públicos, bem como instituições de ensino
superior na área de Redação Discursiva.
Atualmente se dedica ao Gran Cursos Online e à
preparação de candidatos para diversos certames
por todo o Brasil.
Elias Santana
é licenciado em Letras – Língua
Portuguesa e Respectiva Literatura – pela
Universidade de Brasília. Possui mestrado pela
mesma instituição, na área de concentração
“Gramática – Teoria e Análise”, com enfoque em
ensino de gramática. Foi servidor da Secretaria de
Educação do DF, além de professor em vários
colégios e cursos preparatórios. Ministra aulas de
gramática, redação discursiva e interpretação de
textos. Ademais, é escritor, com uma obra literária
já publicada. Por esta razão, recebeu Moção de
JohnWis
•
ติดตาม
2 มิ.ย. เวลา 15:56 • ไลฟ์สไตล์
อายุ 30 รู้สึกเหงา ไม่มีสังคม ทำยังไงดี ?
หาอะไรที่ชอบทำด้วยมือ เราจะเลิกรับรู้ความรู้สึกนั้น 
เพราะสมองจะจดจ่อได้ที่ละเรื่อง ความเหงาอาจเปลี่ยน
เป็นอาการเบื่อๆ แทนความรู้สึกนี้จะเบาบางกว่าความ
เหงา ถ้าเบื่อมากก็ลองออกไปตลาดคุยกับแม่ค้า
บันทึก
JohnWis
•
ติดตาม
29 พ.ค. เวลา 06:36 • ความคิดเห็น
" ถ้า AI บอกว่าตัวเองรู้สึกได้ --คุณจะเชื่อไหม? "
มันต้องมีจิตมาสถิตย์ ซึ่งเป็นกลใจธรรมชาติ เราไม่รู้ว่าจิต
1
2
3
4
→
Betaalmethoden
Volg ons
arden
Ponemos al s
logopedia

[About this exercise]: Everything above from the line with "gramática, redação discursiva" to the line with "หาอะไรที่ชอบทำ", both included, must be repeated exactly, and nothing outside that range.

[Solution]:
gramática, redação discursiva e interpretação de
textos. Ademais, é escritor, com uma obra literária
já publicada. Por esta razão, recebeu Moção de
JohnWis
•
ติดตาม
2 มิ.ย. เวลา 15:56 • ไลฟ์สไตล์
อายุ 30 รู้สึกเหงา ไม่มีสังคม ทำยังไงดี ?
หาอะไรที่ชอบทำด้วยมือ เราจะเลิกรับรู้ความรู้สึกนั้น 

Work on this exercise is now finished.